About this exercise — Wherever the word "pixel" occurs in the lines below, copy the whole line.

----

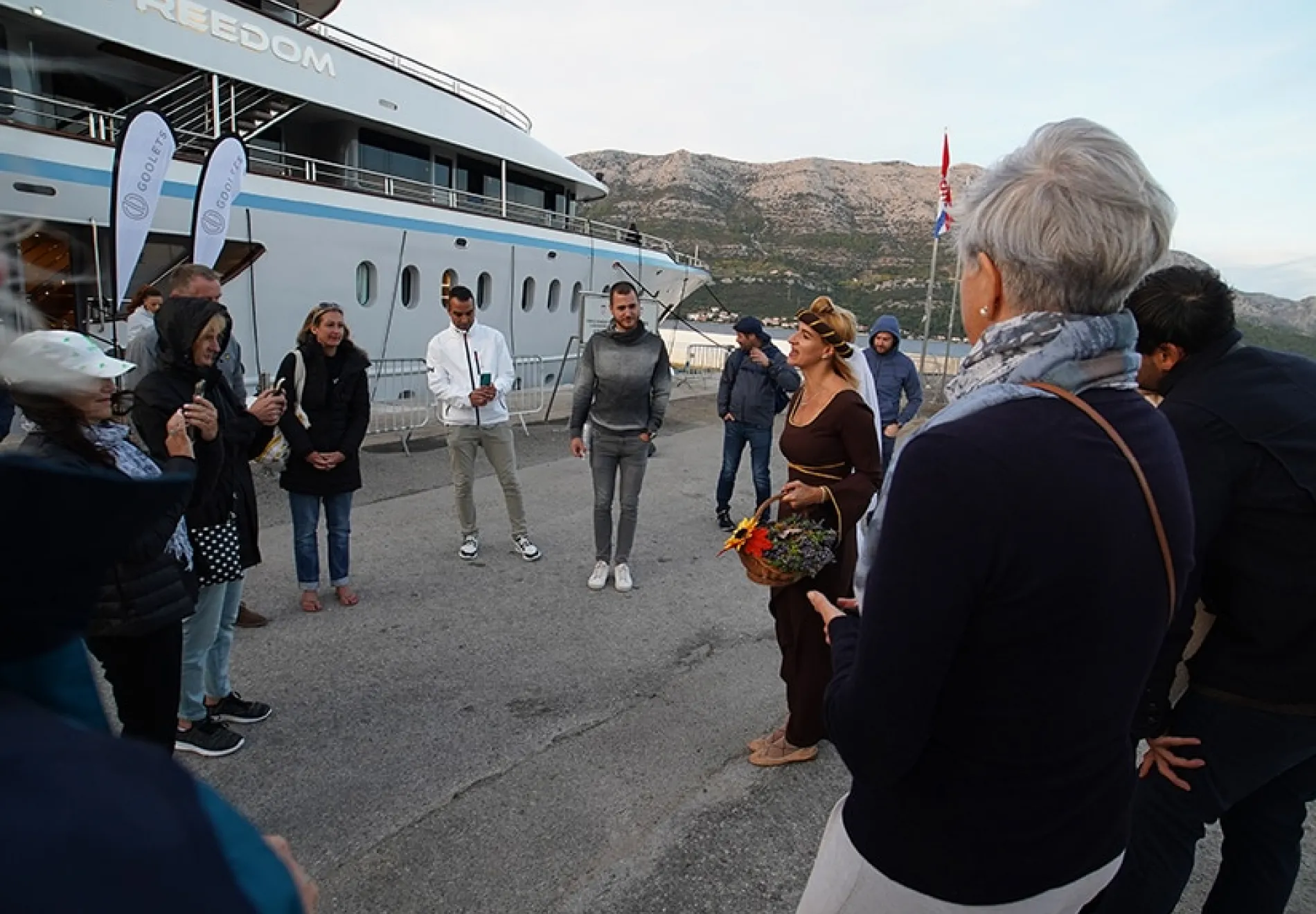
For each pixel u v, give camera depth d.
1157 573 1.13
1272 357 1.76
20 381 0.79
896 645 1.09
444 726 3.28
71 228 7.52
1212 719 1.78
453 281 11.48
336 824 2.64
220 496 2.93
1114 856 1.24
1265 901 1.90
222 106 9.52
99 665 3.62
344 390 4.28
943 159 11.00
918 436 1.15
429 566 5.18
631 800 2.82
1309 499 1.59
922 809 1.20
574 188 15.27
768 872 2.48
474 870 2.45
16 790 0.47
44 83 8.57
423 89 11.62
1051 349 1.10
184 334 2.81
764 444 6.18
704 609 4.67
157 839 0.49
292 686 3.57
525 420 11.00
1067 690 1.10
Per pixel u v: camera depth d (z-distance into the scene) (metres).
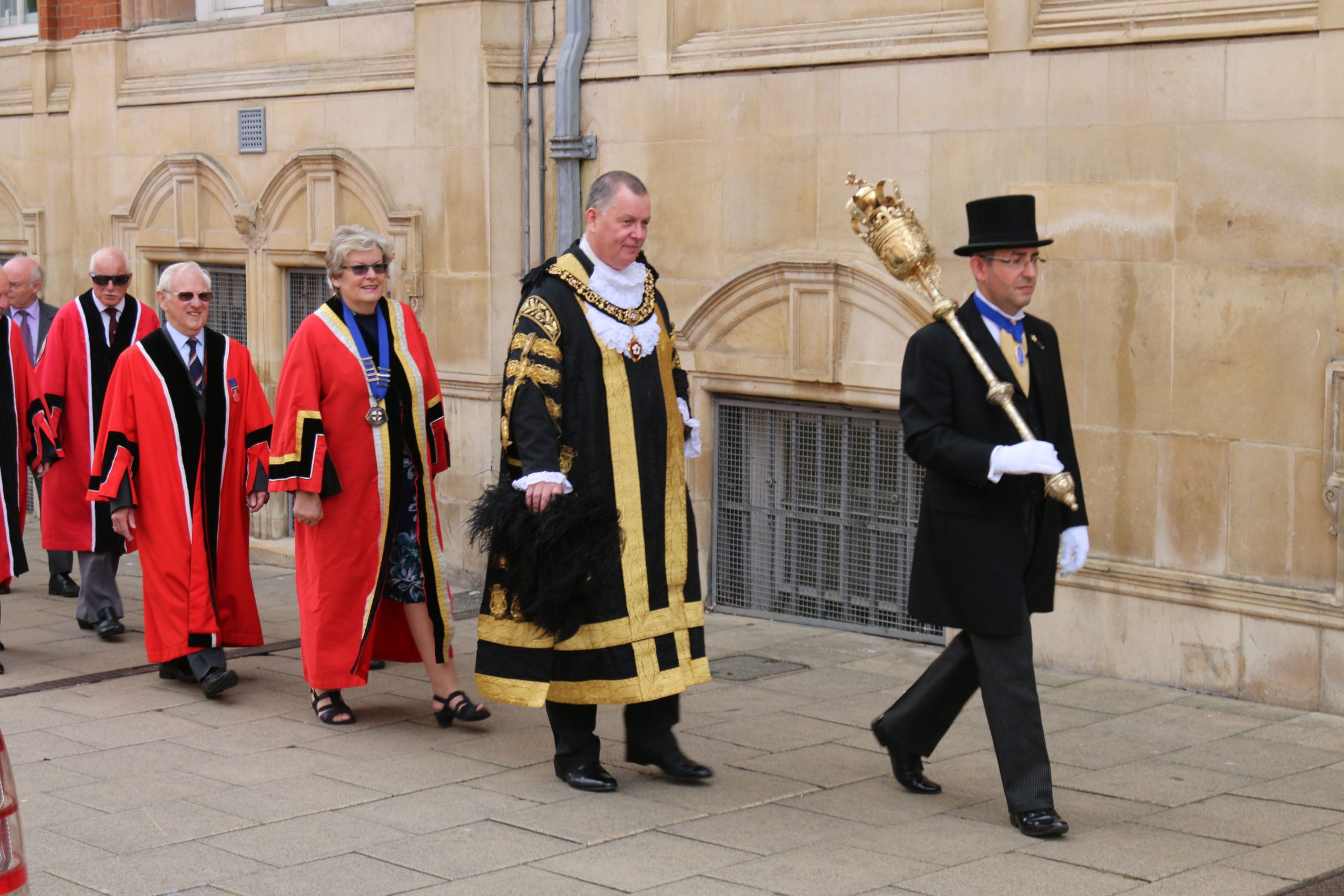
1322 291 6.04
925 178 7.20
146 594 6.75
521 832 4.80
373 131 9.52
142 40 11.27
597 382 5.18
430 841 4.72
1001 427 4.72
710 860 4.52
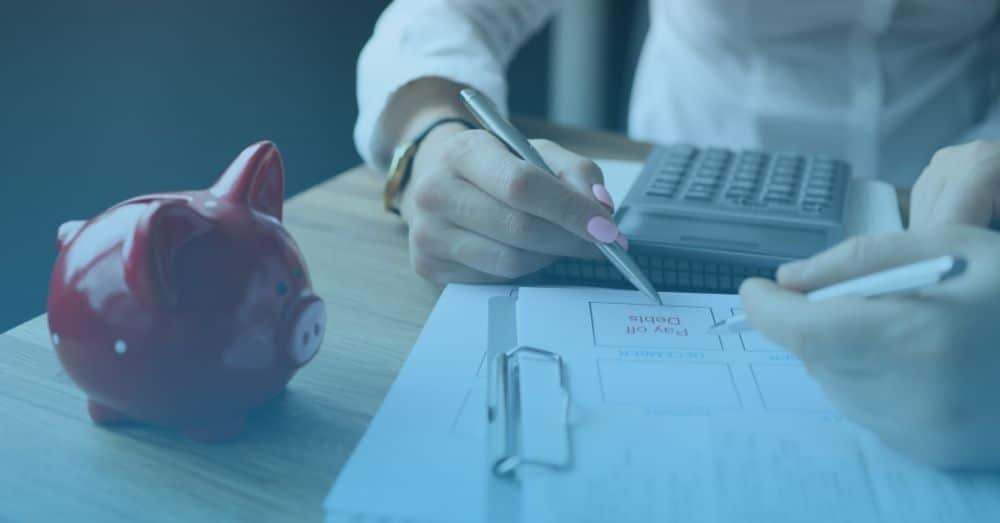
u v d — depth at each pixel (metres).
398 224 0.64
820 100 1.02
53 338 0.36
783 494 0.34
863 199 0.62
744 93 1.05
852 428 0.38
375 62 0.73
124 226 0.36
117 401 0.37
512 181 0.48
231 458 0.37
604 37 1.49
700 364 0.42
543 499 0.33
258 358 0.37
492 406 0.39
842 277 0.36
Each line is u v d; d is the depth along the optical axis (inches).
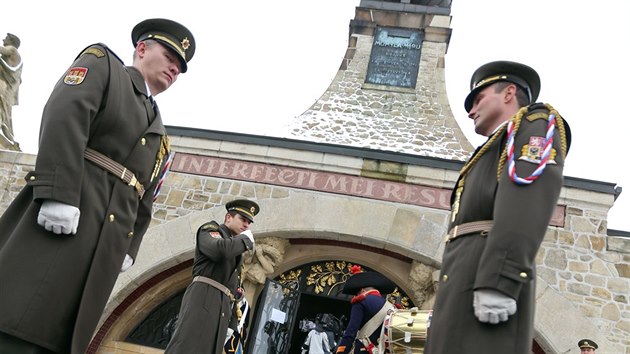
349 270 473.1
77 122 130.6
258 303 444.1
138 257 444.1
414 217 447.5
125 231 141.3
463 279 117.0
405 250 441.1
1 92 525.7
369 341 230.8
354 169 468.1
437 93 669.3
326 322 478.0
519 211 109.0
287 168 476.1
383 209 452.1
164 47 162.1
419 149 584.7
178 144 488.4
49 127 128.4
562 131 122.4
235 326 274.2
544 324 404.2
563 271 421.4
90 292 130.3
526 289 112.1
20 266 123.1
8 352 120.0
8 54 538.6
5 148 517.3
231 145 484.1
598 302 410.3
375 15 740.0
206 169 480.4
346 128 611.8
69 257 127.3
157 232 451.5
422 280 437.1
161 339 457.1
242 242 234.1
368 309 235.3
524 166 114.4
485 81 144.4
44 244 125.9
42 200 125.0
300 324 478.6
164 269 450.6
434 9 736.3
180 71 166.1
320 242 467.2
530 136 119.3
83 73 137.6
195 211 461.1
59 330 124.8
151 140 150.6
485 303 107.1
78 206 127.3
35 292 121.9
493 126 141.6
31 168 490.0
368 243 451.5
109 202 138.1
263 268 446.6
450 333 113.3
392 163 467.8
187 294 232.4
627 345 396.5
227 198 466.3
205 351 222.2
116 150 141.1
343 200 458.0
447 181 456.8
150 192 159.3
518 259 106.4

----

Expected answer —
For each pixel u v, give camera depth d.
Per pixel u v: camera depth d (z-distance into the scene) (metres).
u v d — depth at each pixel (metres).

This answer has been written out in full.